QPO signatures of disk restoration after type-I X-ray bursts from 4U~1636$-$536

TL;DR

This study investigates how type-I X-ray bursts temporarily disrupt the inner accretion disk in neutron star binary 4U 1636-536, affecting the presence of kHz QPOs, and finds a 200-second recovery timescale linked to disk restoration.

Contribution

It provides the first systematic analysis of kHz QPO evolution immediately before and after type-I X-ray bursts in 4U 1636-536, revealing the disk disruption and recovery process.

Findings

kHz QPOs are present 200 seconds before bursts

QPOs disappear within 100-200 seconds after bursts

QPOs reappear after approximately 200 seconds

Abstract

Type--I thermonuclear bursts (TNBs) from neutron star low-mass X-ray binaries (NS LMXBs) originate on the neutron star's surface from the unstable burning of the accreted material. On the other hand, kHz quasi-periodic oscillations (QPOs) are thought to originate in the innermost regions of the in-spiralling accretion disk. Type-I TNBs are expected to impact the inner accretion flow, and consequently the kHz QPOs, due to the intense radiation pressure.
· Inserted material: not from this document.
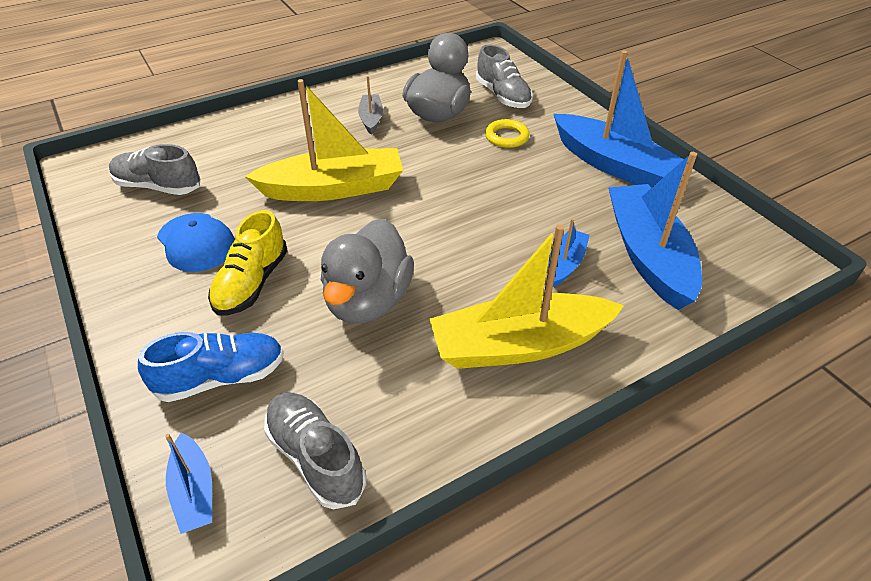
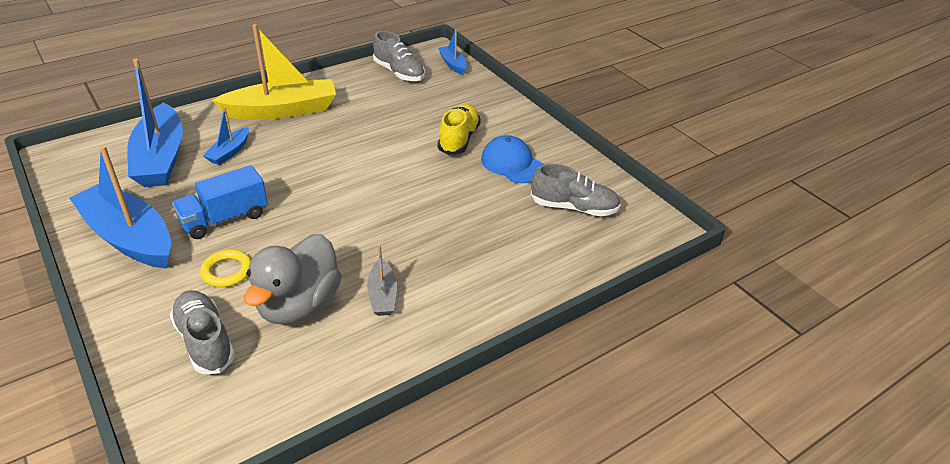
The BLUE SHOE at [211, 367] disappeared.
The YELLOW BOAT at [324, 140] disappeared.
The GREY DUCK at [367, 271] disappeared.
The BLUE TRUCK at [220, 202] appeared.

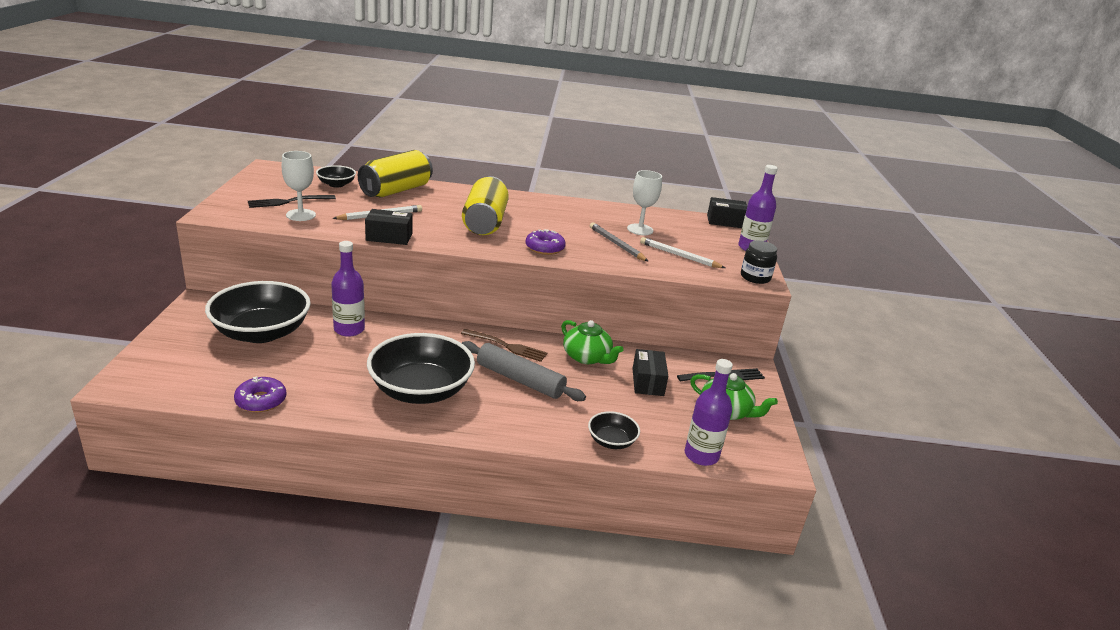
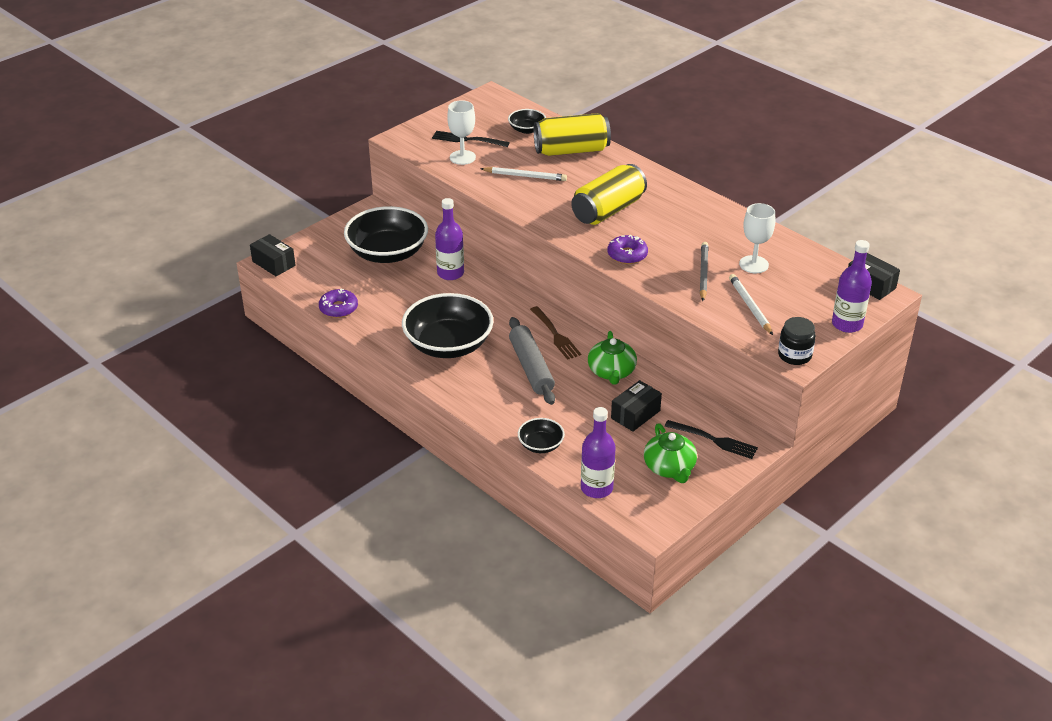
The BLACK BOX moved from [389, 227] to [273, 255].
In this work, we systematically study the evolution of the upper and the lower kHz QPOs immediately before and after a Type--I TNB on 4U 1636-536 using AstroSat observations in the 3--20,keV band. The analysis of the power-density-spectra show the presence of kHz QPOs within 200,seconds before the onset of the Type--I burst. However, we have not detected any prominent signature of the same within 100--200,sec after the burst. The kHz QPOs then re-emerges after $\approx$\,200\,sec. The fractional rms variation in the 3--20\,keV band drops by $\approx$\,5--6\,\%, supporting the non-existence of kHz QPOs in the 200\,sec post-Burst Zone. The time scale of 200\,sec coincides with the viscous time scale, highlighting a scenario where the inner disk is temporarily disrupted by the intense radiation from the Type--I TNB. The kHz QPO then re-establishes as the inner disk is restored.